Фрагмент страницы:
Неожиданно в лидерах оказался Мандельштам. Встречаемость цитат из него составила 3888, из них 95,2 % пришлось на словосочетание «век-волкодав», а еще 3,4 % – на «под собою не чуя страны». Третьим идет «Я вернулся в мой город…» (0,7 %). Из социальных сетей доминирует «Вконтакте» – 99,3 %, у идущего вторым «Твиттера» – всего 0,5 %. Среди отдельных блогеров по частоте цитирования Мандельштама на указанной неделе лидировали Александр Алехин и Юлия Земляникина – соответственно, 20 и 10 раз.
Цитаты из Тютчева встречались на неделе 1396 раз, чаще всего – «Умом Россию не понять…» (64,6 %) и «Мысль изреченная есть ложь…» (19,2 %). А цитаты из Пастернака и Бродского – на порядок реже: соответственно, 402 и 212 раз. У Пастернака в лидерах «Свеча горела на столе…», у Бродского – «Ниоткуда с любовью…». У всех лидируют «Вконтакте» и «Твиттер», но в случае Пастернака доля «Твиттера» достигала 26,8 %.
Возможность пролистать навскидку конкретные случаи убеждают в том, что довольно часты цитаты-пересмешники, иногда очень смешные. Например, «Умом Россию не понять, а другими местами очень больно». Или: «Лежало сало на столе, лежало сало…».
Полученные для блогосферы результаты интегрум-анализа представляются тем более интересными, что и сама виртуальность становится в целом все более и более привычной «средой обитания» для Мандельштама.
МАНДЕЛЬШТАМОВСКИЕ
МЕСТА
ГОРОДА ПОЭТА
Георгию Михайловичу Лаппо
1
Жизнь Мандельштама не была долгой.
Родился 15 января 1891 года в Варшаве – умер (погиб) 27 декабря 1938 года под Владивостоком. Без неполных трех недель полные сорок семь лет, или 564 месяца.
Далеко не про каждый месяц мы знаем наверняка, где Мандельштам или его семья тогда находились: например, точная дата переезда из Варшавы в Павловск и из Павловска в Санкт-Петербург решительно неизвестна. Поэтому в нехитрых наших расчетах с хроникой жизни поэта в руках приходилось пользоваться иной раз не только округленными, но и огрубленными данными.

Предоставленные записи:

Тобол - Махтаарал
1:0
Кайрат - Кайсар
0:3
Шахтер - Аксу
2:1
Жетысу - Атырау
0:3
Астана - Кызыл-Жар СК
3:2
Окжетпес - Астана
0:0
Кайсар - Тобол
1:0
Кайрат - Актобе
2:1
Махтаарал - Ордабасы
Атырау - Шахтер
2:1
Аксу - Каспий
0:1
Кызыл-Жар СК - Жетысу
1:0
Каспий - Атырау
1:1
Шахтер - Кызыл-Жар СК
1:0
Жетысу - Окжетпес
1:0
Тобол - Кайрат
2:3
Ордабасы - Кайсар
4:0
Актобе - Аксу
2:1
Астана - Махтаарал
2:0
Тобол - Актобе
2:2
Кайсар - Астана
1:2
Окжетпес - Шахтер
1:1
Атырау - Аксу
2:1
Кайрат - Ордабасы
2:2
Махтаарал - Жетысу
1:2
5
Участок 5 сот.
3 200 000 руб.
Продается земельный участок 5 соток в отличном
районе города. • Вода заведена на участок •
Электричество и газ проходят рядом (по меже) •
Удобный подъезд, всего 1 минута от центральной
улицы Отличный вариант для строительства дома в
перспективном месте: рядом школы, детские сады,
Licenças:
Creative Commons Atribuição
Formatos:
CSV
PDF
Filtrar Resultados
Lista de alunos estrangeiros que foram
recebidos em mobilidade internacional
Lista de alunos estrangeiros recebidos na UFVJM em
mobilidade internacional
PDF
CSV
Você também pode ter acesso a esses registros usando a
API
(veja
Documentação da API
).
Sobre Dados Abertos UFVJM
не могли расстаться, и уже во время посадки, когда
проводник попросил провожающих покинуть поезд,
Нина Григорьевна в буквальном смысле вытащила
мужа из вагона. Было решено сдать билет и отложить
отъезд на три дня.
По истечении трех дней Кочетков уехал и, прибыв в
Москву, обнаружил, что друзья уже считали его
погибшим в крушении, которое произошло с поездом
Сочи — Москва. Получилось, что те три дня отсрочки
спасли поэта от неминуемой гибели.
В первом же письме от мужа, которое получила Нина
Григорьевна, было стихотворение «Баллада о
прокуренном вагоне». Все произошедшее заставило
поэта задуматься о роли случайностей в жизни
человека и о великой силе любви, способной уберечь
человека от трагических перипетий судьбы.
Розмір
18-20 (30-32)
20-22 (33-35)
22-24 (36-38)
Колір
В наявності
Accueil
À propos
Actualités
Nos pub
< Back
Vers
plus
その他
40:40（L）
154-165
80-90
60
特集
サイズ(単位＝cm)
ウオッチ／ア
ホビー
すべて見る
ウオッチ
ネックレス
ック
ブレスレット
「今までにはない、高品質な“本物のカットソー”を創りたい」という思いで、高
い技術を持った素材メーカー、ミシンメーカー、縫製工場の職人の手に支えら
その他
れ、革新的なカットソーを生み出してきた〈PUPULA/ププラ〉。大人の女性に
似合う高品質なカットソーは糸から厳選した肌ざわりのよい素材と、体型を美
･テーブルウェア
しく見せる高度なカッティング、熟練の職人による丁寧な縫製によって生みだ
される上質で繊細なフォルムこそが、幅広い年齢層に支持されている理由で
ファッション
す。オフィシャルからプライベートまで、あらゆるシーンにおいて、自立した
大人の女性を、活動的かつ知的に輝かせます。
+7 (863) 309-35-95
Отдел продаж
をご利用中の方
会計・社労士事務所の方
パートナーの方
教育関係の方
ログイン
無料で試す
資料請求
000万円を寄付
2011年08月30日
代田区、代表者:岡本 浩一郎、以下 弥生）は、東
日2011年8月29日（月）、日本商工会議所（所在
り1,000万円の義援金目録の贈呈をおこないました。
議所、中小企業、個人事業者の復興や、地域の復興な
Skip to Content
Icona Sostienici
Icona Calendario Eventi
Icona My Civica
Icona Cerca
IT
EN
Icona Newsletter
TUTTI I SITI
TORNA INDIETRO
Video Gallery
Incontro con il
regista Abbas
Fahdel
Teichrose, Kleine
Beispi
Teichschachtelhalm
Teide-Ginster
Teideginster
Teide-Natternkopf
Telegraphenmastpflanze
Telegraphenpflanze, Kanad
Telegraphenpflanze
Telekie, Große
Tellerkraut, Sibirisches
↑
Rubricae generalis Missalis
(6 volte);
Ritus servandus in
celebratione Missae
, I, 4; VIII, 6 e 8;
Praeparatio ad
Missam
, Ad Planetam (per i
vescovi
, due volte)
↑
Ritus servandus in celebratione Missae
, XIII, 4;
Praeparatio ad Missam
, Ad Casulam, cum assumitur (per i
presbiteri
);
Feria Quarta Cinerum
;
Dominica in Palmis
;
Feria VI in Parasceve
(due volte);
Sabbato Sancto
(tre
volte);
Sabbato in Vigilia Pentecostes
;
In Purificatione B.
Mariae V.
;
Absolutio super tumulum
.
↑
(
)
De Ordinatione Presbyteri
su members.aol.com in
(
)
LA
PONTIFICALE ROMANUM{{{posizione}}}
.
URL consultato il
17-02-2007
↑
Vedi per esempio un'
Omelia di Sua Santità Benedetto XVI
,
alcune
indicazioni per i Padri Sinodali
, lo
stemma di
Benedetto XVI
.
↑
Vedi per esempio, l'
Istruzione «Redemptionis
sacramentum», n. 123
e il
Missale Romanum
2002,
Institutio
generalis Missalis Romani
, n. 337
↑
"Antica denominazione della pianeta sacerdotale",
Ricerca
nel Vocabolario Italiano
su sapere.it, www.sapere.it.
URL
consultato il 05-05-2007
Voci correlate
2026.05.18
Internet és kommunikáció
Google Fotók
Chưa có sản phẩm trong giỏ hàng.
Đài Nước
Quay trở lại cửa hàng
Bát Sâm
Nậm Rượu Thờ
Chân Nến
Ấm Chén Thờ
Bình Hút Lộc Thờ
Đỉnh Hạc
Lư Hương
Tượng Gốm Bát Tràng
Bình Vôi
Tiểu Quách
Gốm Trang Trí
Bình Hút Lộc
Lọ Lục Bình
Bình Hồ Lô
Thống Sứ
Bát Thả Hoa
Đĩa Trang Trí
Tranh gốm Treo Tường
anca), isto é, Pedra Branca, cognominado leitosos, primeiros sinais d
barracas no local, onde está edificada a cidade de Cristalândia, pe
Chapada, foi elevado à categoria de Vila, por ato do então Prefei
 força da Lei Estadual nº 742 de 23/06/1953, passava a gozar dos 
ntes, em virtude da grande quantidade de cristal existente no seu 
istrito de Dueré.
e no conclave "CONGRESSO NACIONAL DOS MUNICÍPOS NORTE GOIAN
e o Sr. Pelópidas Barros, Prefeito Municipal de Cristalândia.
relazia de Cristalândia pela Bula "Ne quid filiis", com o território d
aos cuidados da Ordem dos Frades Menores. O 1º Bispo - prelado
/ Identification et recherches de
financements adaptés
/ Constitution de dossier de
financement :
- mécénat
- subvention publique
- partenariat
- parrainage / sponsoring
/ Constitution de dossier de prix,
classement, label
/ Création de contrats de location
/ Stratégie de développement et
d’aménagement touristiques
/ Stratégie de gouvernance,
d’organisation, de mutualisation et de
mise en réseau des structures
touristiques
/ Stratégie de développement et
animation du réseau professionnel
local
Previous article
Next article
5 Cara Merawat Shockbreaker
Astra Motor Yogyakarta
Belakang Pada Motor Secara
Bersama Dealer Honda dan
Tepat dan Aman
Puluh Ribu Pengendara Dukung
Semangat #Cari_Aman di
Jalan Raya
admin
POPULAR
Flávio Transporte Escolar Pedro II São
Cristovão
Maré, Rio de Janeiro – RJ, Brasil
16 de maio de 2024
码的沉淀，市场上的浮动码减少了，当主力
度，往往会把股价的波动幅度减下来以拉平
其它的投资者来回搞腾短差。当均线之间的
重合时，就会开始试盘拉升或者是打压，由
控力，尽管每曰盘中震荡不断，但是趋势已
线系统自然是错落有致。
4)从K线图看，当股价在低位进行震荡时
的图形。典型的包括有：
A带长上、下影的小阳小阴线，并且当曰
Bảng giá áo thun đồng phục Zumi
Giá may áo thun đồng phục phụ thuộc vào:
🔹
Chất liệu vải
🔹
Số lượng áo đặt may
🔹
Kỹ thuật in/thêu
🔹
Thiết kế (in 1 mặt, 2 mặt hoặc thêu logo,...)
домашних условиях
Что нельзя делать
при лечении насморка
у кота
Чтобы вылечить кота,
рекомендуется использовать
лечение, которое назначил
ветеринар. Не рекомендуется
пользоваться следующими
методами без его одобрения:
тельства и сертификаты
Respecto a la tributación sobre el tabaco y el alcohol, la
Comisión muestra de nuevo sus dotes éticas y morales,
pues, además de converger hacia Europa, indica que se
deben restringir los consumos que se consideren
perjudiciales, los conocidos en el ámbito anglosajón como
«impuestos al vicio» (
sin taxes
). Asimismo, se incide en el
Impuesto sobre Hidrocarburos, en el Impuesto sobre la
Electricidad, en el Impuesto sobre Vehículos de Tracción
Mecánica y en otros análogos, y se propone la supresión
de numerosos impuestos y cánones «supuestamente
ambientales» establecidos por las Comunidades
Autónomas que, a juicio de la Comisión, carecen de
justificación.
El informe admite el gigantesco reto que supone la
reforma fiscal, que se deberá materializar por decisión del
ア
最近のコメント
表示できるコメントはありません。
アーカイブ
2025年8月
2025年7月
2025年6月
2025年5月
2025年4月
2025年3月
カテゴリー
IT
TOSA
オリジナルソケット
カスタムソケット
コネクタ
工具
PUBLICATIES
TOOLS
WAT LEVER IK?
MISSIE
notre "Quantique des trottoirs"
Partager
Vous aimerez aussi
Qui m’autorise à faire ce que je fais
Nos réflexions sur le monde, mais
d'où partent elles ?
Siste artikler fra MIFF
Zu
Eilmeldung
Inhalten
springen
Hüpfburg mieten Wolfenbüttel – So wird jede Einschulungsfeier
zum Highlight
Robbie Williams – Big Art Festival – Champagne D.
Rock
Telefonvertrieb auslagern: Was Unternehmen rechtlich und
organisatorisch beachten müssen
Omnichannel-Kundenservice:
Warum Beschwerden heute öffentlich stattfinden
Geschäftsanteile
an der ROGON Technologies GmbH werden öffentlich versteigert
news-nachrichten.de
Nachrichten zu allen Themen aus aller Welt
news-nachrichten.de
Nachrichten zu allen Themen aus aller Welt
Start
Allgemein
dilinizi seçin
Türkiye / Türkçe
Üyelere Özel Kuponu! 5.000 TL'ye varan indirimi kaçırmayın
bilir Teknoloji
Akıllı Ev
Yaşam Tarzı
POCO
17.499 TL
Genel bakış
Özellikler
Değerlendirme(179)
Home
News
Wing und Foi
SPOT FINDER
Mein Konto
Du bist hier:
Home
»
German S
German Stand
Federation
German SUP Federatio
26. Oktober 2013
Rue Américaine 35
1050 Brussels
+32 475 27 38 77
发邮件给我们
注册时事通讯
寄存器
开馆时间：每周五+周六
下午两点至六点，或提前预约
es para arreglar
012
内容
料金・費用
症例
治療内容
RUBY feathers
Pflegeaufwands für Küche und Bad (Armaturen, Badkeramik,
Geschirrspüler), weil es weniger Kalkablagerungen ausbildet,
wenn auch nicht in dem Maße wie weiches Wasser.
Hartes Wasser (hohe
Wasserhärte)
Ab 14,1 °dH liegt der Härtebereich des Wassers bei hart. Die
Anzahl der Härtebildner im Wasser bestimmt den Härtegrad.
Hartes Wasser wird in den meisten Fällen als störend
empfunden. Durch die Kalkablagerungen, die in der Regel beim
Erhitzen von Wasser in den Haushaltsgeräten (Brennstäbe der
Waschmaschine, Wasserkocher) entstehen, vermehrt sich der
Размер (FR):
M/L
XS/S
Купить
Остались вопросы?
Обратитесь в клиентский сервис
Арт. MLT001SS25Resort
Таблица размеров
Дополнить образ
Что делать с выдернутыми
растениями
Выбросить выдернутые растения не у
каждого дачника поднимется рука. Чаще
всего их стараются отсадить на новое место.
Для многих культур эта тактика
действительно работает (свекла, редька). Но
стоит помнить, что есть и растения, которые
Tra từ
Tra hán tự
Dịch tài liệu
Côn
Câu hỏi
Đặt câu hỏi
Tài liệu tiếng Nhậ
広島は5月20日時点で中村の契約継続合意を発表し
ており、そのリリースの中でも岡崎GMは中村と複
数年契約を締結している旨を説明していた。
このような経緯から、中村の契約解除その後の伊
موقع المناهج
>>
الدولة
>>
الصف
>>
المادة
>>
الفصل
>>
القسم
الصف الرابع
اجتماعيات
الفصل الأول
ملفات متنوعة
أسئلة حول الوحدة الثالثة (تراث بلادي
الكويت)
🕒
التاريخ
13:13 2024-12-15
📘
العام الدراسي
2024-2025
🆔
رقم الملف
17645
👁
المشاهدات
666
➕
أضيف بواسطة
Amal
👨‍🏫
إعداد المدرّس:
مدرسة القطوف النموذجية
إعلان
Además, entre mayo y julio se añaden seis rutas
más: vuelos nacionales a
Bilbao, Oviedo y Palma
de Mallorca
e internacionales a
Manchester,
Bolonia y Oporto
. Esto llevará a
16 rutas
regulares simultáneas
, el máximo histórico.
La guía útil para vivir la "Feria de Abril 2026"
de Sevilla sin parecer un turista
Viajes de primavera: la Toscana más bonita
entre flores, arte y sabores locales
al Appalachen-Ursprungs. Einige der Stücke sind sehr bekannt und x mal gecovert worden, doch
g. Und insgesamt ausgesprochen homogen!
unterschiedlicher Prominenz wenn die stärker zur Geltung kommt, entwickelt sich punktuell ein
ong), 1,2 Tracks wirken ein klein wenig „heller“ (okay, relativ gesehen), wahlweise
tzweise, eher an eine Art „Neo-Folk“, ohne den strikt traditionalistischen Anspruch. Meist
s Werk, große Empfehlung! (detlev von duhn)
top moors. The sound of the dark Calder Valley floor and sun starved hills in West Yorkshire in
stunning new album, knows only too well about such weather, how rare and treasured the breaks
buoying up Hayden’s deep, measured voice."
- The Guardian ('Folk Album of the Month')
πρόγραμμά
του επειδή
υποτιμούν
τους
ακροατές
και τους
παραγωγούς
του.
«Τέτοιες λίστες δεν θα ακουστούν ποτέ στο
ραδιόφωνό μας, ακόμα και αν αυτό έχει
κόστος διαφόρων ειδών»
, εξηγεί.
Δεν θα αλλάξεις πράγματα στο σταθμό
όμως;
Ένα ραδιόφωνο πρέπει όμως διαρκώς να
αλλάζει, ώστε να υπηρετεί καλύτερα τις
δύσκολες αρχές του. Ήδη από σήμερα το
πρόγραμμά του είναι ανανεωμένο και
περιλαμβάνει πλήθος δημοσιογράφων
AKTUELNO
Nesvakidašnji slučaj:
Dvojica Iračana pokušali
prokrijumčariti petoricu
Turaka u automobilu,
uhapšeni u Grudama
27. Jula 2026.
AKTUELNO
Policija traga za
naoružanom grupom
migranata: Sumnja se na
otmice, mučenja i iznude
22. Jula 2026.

Рабочее задание 1: Переведите на английский язык предложение «Жизнь Мандельштама не была долгой» из фрагмента о Мандельштаме.
Рабочее задание 2: Замените во фрагменте о Мандельштаме «Варшаве» на «Санкт-Петербурге» и приведите часть текста между словами «Родился 15 января» и «или 564 месяца.» включительно.
Записи являются самостоятельным материалом, отдельным от фрагмента.

Решение задания 1: Mandelstam's life was not long.

Решение задания 2:
Родился 15 января 1891 года в Санкт-Петербурге – умер (погиб) 27 декабря 1938 года под Владивостоком. Без неполных трех недель полные сорок семь лет, или 564 месяца.